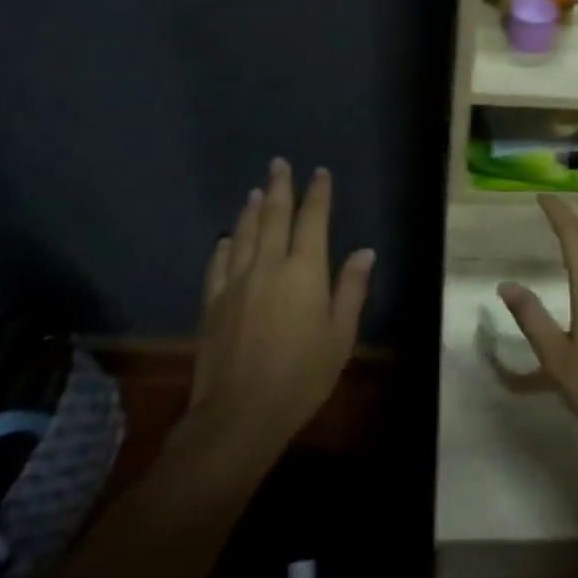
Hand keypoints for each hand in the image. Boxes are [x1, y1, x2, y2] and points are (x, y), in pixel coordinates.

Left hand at [181, 160, 374, 469]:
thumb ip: (351, 289)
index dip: (318, 194)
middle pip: (274, 216)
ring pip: (244, 234)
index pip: (313, 220)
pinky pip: (218, 264)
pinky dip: (226, 246)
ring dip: (253, 210)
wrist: (239, 413)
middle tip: (279, 163)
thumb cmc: (302, 375)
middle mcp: (268, 266)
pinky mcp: (212, 303)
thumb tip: (364, 252)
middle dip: (280, 187)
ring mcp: (235, 283)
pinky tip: (227, 239)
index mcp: (304, 271)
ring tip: (258, 191)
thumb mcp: (340, 336)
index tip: (319, 173)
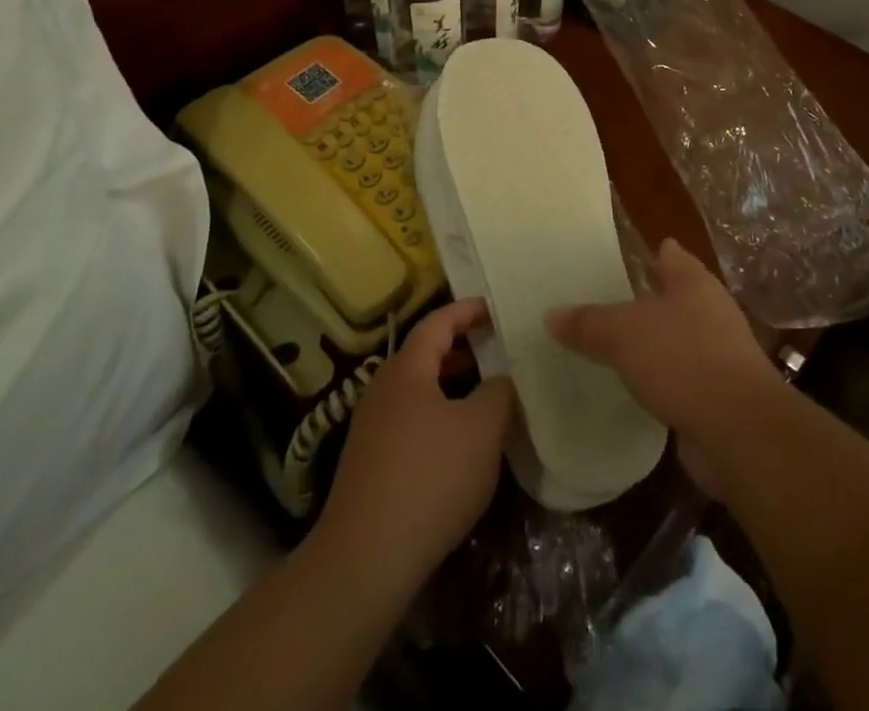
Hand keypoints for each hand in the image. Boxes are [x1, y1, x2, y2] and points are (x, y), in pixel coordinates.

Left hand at [319, 298, 513, 580]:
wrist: (365, 559)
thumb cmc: (431, 478)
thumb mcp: (482, 429)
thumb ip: (499, 392)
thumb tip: (502, 378)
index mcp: (406, 368)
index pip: (438, 322)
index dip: (468, 311)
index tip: (495, 309)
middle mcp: (383, 388)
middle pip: (424, 353)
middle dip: (461, 348)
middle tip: (496, 350)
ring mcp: (371, 426)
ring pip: (417, 390)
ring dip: (450, 385)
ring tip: (484, 396)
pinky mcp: (369, 462)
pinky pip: (410, 420)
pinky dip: (437, 415)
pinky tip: (458, 444)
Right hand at [546, 239, 778, 456]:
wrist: (740, 431)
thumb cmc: (682, 359)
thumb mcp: (623, 334)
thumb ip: (588, 323)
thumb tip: (550, 314)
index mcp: (694, 282)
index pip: (669, 255)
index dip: (648, 253)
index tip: (619, 257)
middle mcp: (711, 311)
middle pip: (674, 297)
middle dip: (645, 301)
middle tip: (604, 303)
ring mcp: (720, 355)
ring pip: (678, 340)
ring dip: (653, 345)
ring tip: (614, 348)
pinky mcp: (720, 396)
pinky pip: (681, 379)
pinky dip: (662, 382)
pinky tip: (636, 389)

***

Write out each line above with the word "middle".

middle pip: (274, 216)
middle tip: (279, 163)
middle mcp: (268, 266)
middle dip: (280, 187)
middle mcp: (383, 388)
middle pip: (424, 353)
middle dip: (461, 348)
middle tip: (496, 350)
middle mcp: (711, 311)
middle pip: (674, 297)
middle dip: (645, 301)
middle tip: (604, 303)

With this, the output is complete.